Shadow extended his hand and pierced the vampire’s chest in one blow. Blood began to seep out from the chest wound before it slid off and fell to the ground. Then, Shadow threw the vampire stain with one motion which cleaned his entire hand.
“Racist Term tongues my anus” said Shadow as went to walk down the road. The motorcycle then vibrated before it exploded in a hot flash of fire and smoke. His body slowed to a crawl as the fire flamed on. Then he continued to walk down the road. After several miles of this, Shadow remembered he could go fast.
“Holy shit, I can go really fast, I forgot” he said.
Shadow ran so fast that the skin on his face stretched behind him. He now arrived at Sugar Cube Corner where sweets and sugar sat alone in a corner. At the door was Pinkie Pie who refused to let Shadow in because she was a bitch ass honky.
“Let me in you stupid skank, I only gave you hedgehog aids because i’m your best friend” said Shadow with a knock of the door. Then, Pinkie Pie opened the door which screeched open.
“You promise you won’t turn me into an anthropomorphic creature?” said Pinkie Pie who had long smooth depressed mane. “I don’t need legs of a human, that feels fucking weird on my imagination i’m crazy”.
Shadow kicked Pinkie Pie to the side of the wall and pulled down his imaginary pants. Down those pants, was an elongated schlong that was ready to penetrate.
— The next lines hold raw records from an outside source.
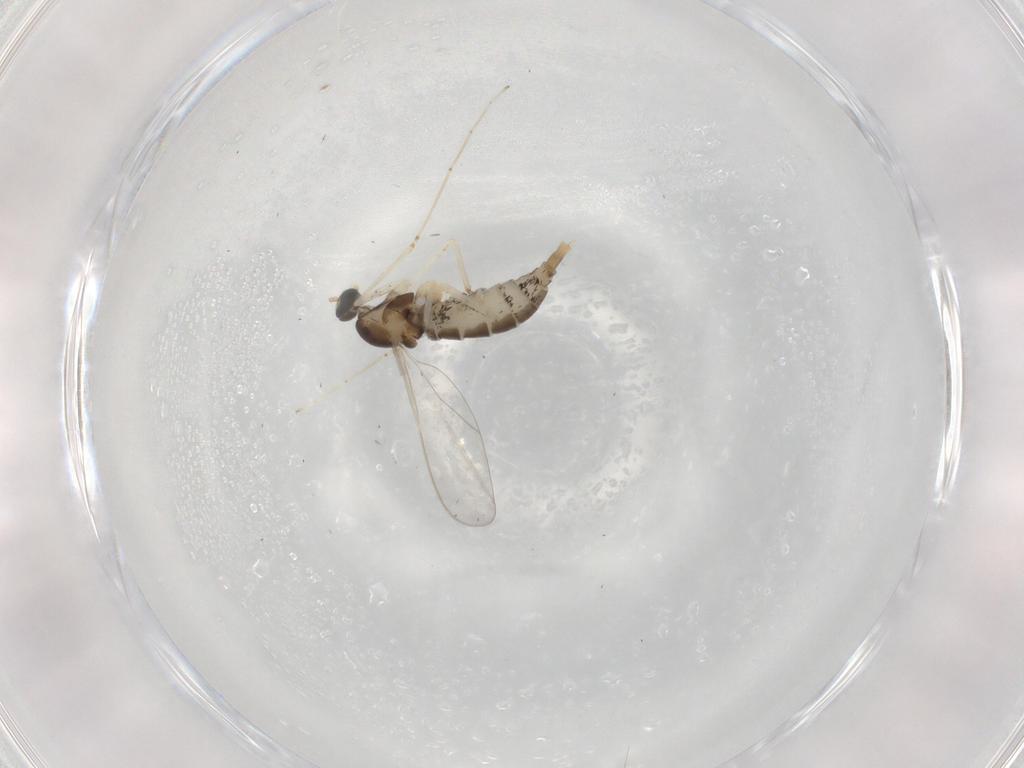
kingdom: Animalia
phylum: Arthropoda
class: Insecta
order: Diptera
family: Cecidomyiidae
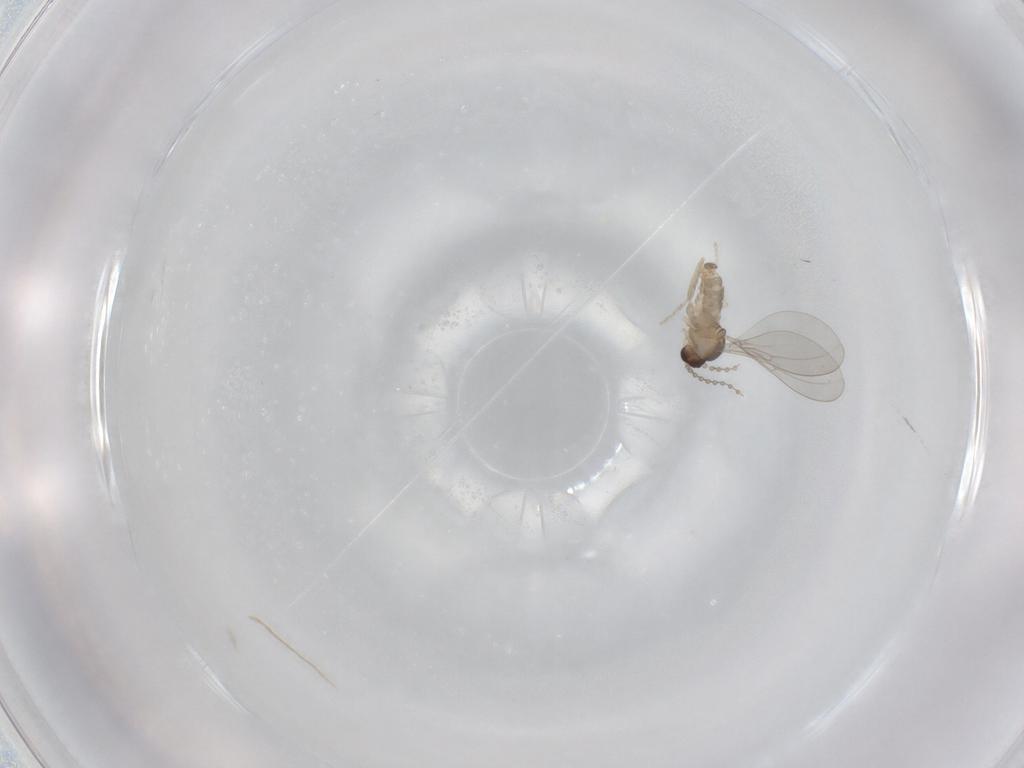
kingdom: Animalia
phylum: Arthropoda
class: Insecta
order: Diptera
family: Cecidomyiidae
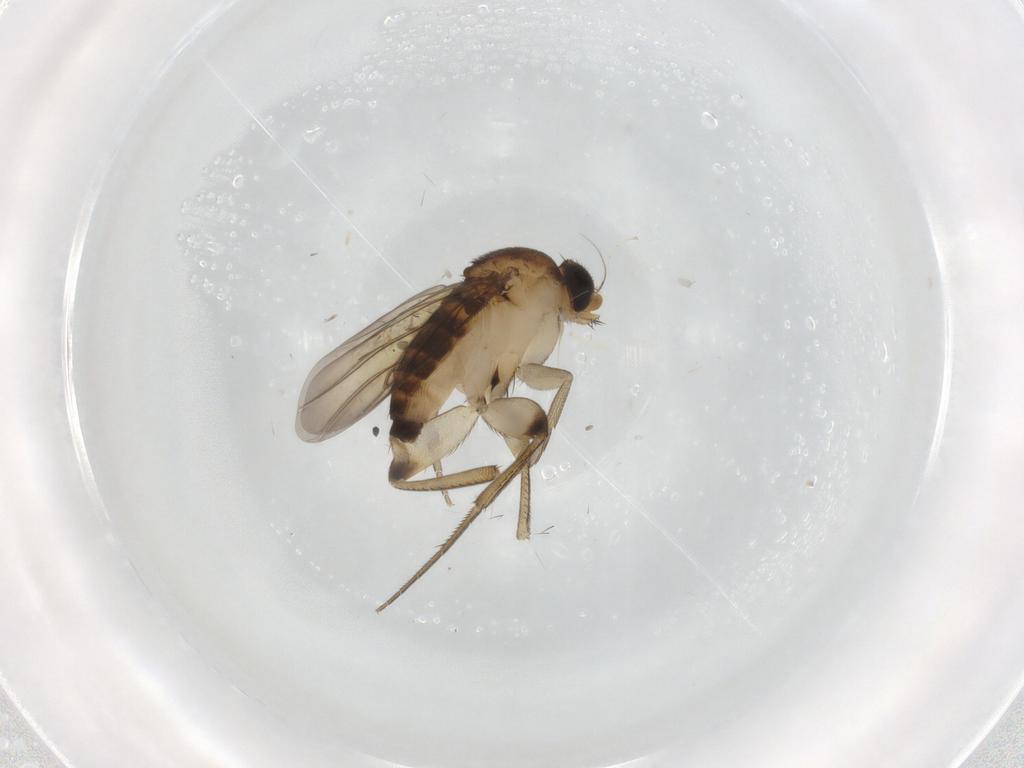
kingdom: Animalia
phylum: Arthropoda
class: Insecta
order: Diptera
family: Phoridae
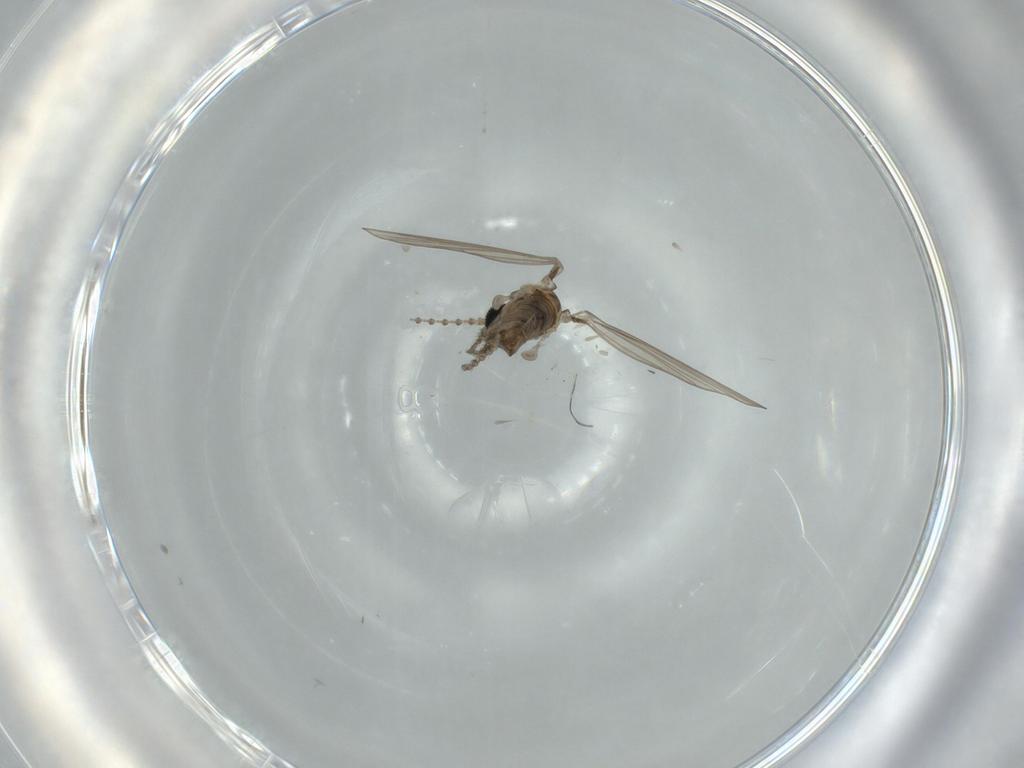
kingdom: Animalia
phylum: Arthropoda
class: Insecta
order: Diptera
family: Psychodidae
Shadow slammed his penis into her throat. His hedgehog cock slapped deep into her cheeks to the point where you could see them bulge. Then, he slapped his cock deep into her throat where his furry black pelvis touched her muzzle. Then he shot spurts of seed into her throat and face where she then released him.
“Oh fuck, that was so hot, my penis ejaculated so hard, I need a smoke break” he said, before dissapearing and then getting a pack of menthols in one second. “Thank you Pinkie Pie, you changed my ways and now I will thank you by giving you a hug’.
“Oh really, you aren’t just gonna stab me or something right?” and shadow stabbed her with a bowie knife in the shoulder blade.
“Something to remember me by because I am gay and gave you aids” said Shadow the Hedgehog. “Remember to call me by your name next time I come to Equestria”.
She nodded and he disappeared.
As Shadow the Hedgehog continued to run at top speeds, he began to think. He wondered how being homosexual was a wrong idea when he himself was one as well. How could a gay man with straight sensibilites even exist. All he could think of was how this identification, this ludicrous felony of ideas had consumed him. The only thought that remained was the unusual insanity of being nothing more than a miasma of confusion.
And so he shot himself in the head with a pistol.
Dear Rainbow Dash,
It has come to my attention that you have been degenerated into a Nazi Supremacist. The reason was not your control, but because you took in the virus while visiting Fluttershy while under the influence of the said drugs: Heroin, Krokodile, Mary ji Juana, crack cocaine, and a lot more. We beseech you to be free of drugs and Nazism, for you will surely gain nothing but hatred. Also, you’re gay.
Sincerely, Princess Celestia.
Rainbow Dash tucked the letter away in her butthole. It sucked into herself before it disappeared from sight. Then she exploded because being outdone the edginess by another being wasn't enough for her. She needed to outshine.